Non-collapsibility and Built-in Selection Bias of Hazard Ratio in Randomized Controlled Trials

TL;DR

This paper investigates the non-collapsibility and built-in selection bias of hazard ratios in RCTs, demonstrating that inverse probability weighting can provide unbiased marginal effect estimates, while period-specific hazard ratios are biased.

Contribution

It clarifies the effects of non-collapsibility and built-in bias on hazard ratio estimates and advocates for using inverse probability weighting to obtain unbiased marginal effects in RCTs.

Findings

Conditional hazard ratio is biased due to non-collapsibility.

Inverse probability weighting yields unbiased marginal hazard ratios.

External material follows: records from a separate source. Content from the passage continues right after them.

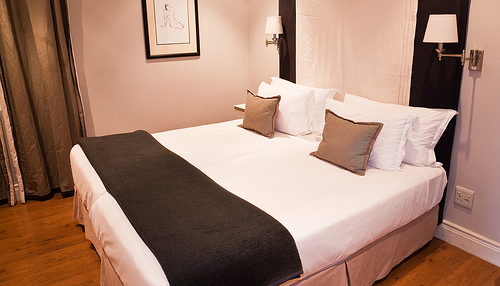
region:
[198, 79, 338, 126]
pillows on a bed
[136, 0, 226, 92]
a picture in a room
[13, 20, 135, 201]
curtains in a room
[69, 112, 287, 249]
a bed in a room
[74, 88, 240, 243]
a blanket in a room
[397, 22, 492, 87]
a light in a room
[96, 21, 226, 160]
a picture near a bed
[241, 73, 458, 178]
Six pillows on a white bed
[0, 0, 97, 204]
Brown drapes cascading to the floor.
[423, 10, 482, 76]
Light fixture on a wall.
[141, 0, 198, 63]
Painting hanging on a wall.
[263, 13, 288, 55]
Light fixture on a wall.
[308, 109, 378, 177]
A brown pillow on a bed.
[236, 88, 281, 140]
A brown pillow on the bed.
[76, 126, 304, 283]
A black blanket at the foot of a bed.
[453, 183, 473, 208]
Electrical outlet on the wall.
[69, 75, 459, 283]
A white bed with six pillows.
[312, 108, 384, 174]
a square brown pillow on a bed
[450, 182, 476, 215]
an outlet on the wall beside a bed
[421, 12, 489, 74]
a lamp attached to a wall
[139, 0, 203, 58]
a framed picture on a wall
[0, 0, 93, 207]
a brown curtain in a window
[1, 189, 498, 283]
a hardwood floor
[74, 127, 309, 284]
a blanket folded across the foot of a bed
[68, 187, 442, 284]
a light brown bed skirt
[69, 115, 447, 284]
a white sheet on a bed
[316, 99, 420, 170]
a white pillow on a bed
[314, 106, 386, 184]
a brown pillow on the bed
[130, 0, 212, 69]
a picture on the wall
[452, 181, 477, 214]
socket on the wall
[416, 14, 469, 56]
a lampstand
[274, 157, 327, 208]
white sheet on the bed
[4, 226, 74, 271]
the floor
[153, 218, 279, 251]
a black towel on the bed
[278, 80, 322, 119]
white pillows on the bed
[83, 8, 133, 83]
the wall of the room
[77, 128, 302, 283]
black blanket on bed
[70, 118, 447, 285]
the sheet is white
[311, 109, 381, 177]
the pillow is brown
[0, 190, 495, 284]
floor made of wood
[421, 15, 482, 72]
lamp on the wall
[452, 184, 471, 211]
a white electrical socket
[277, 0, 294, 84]
black trim on wall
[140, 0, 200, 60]
picture on the wall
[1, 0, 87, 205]
the curtain is green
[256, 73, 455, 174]
there are four white pillows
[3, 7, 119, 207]
The brown curtain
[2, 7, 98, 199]
A brown curtain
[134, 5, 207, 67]
The picture on the wall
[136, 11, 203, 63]
A picture on the wall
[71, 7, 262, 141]
The wall to the left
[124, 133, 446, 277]
this is a bed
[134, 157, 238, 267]
the blanket is black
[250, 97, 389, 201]
the pillows are small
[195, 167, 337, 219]
the sheets are white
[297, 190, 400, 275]
this is a mattress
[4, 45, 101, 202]
the curtain is light brown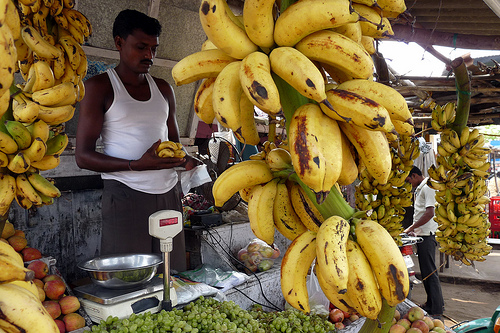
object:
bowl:
[78, 251, 165, 291]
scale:
[76, 210, 185, 323]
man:
[75, 11, 208, 277]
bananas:
[158, 146, 177, 159]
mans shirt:
[98, 69, 188, 197]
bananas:
[353, 220, 412, 308]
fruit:
[449, 129, 464, 146]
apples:
[405, 307, 429, 322]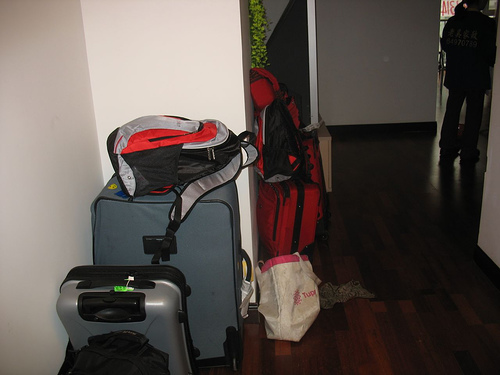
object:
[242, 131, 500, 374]
floor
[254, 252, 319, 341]
bag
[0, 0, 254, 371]
wall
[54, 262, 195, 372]
suitcase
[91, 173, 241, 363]
suitcase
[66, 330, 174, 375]
bag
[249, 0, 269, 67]
green decoration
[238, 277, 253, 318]
white tag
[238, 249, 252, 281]
handle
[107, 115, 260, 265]
backpack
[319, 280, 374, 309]
brown scarf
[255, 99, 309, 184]
backpack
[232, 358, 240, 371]
wheel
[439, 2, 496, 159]
person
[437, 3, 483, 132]
doorway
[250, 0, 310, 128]
door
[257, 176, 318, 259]
luggage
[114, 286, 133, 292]
tag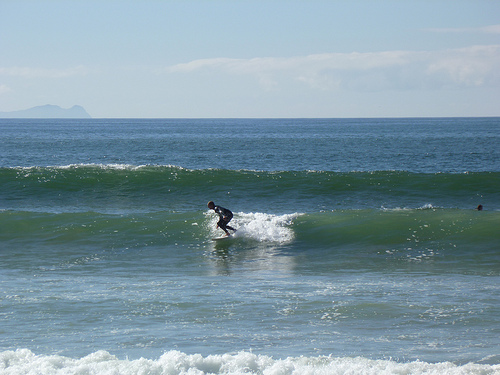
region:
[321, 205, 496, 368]
water is blue and clear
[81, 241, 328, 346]
water is blue and clear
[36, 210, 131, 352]
water is blue and clear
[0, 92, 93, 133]
a mountain is on the horizon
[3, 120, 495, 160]
the ocean is a deep blue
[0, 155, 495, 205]
a wave is about to break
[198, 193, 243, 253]
a surfer is riding a wave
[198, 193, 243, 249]
the surfer has a wet suit on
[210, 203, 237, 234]
the surfer's wetsuit is black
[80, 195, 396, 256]
the surfer caught a wave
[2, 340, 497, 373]
the water is cream when it hits the beach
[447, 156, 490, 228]
a surfer is between the waves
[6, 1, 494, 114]
the sky is blue with puffy waves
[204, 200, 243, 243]
surfing in the ocean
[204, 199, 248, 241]
surfer in the beachie waters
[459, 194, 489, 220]
a person swimming in the ocean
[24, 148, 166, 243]
multiple waves in the ocean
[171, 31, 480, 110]
blue sky with cloud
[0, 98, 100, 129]
a mountain in the distance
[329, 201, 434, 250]
splashes of water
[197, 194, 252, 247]
fast adventures surfer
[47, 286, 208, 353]
chrystal clear water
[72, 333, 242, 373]
incoming waves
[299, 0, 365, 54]
part of the sky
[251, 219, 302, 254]
part of a water splash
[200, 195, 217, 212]
head of the swimmer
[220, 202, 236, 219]
part of a swimming costume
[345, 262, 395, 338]
part of a water surface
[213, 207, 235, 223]
part of the left hand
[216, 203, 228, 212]
back of a man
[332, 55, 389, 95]
part of a cloud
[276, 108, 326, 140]
part of a water body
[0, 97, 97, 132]
mountains are on the horizon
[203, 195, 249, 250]
a surfer catching a wave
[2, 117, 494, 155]
the ocean is dark blue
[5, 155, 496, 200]
a wave is behind the surfer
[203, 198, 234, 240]
the surfer is wearing a wetsuit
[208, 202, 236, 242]
the wetsuit is black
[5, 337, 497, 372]
cream of the wave is hitting the beach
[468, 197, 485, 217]
a surfer is waiting behind a wave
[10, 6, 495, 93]
a sky is blue with puffy clouds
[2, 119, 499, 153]
the ocean has calm with ripples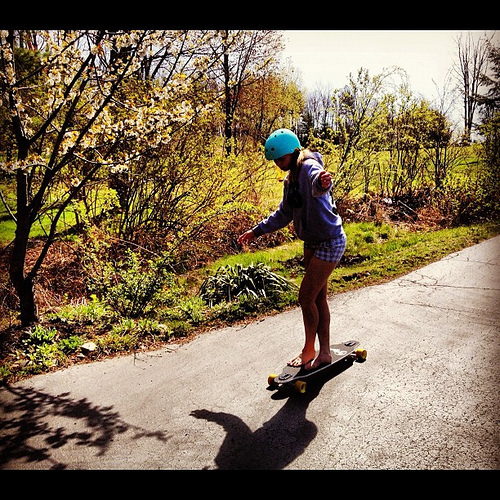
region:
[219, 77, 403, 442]
a girl skateboarding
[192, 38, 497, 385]
a girl skateboarding outside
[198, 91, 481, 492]
a girl skateboarding on sidewalk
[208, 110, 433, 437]
a girl skateboarding barefoot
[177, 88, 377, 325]
a girl wearing a helmet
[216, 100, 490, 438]
a girl wearing a blue helmet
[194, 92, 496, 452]
a girl wearing shorts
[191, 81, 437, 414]
a girl wearing a hoodie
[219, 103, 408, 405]
a young girl skateboarding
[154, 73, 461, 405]
a young girl with helmet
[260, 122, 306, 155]
A light blue bike helmet.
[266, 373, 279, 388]
The yellow wheel of the skateboard.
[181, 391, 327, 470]
The skateboarder's shadow.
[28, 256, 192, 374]
An outcropping of brush.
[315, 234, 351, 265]
Checkered bike short shorts.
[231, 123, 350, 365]
A girl riding a skateboard.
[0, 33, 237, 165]
A small tree with white blossoms.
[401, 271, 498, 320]
Cracks in the pavement.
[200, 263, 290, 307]
A large green plant with long leaves.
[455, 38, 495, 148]
A tall, dead tree.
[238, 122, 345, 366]
the girl on the skateboard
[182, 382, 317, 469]
the girl's shadow on the ground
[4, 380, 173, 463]
the tree's shadow on the ground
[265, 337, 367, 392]
the skateboard on the ground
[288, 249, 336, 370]
the girl's two legs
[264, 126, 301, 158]
the girl's blue helmet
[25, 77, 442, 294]
the greenery next to the pavement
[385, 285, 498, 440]
the dark gray pavement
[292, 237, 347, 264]
the girl's shorts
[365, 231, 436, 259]
the grass near the pavement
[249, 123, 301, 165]
Girl wearing a helment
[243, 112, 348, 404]
Girl riding a skateboard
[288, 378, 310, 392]
Skateboard with yellow wheels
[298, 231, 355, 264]
Girl wearing plaid shorts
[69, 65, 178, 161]
White flower buds on a tree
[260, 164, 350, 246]
Girl wearing a blue hoodie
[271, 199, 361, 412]
Girl riding a black skate board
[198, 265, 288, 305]
Crab Grass in a field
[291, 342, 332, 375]
Girl riding a skateboard without shoes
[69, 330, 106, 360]
Rock in a field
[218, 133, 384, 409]
Girl is riding skateboard.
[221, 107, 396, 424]
The girl is barefoot.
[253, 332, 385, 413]
The skateboard has wheels.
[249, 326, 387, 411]
The wheels are yellow.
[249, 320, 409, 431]
The wheels are round.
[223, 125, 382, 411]
Girl wearing a helmet.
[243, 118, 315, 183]
The helmet is blue.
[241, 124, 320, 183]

Built-in selection bias affects period-specific hazard ratios.

Abstract

Background: The hazard ratio of the Cox proportional hazards model is widely used in randomized controlled trials to assess treatment effects. However, two properties of the hazard ratio including the non-collapsibility and built-in selection bias need to be further investigated. Methods: We conduct simulations to differentiate the non-collapsibility effect and built-in selection bias from the difference between the marginal and the conditional hazard ratio. Meanwhile, we explore the performance of the Cox model with inverse probability of treatment weighting for covariate adjustment when estimating the marginal hazard ratio. The built-in selection bias is further assessed in the period-specific hazard ratio. Results: The conditional hazard ratio is a biased estimate of the marginal effect due to the non-collapsibility property. In contrast, the hazard ratio estimated from the inverse probability of treatment weighting Cox model provides an unbiased estimate of the true marginal hazard ratio. The built-in selection bias only manifests in the period-specific hazard ratios even when the proportional hazards assumption is satisfied. The Cox model with inverse probability of treatment weighting can be used to account for confounding bias and provide an unbiased effect under the randomized controlled trials setting when the parameter of interest is the marginal effect. Conclusions: We propose that the period-specific hazard ratios should always be avoided due to the profound effects of built-in selection bias.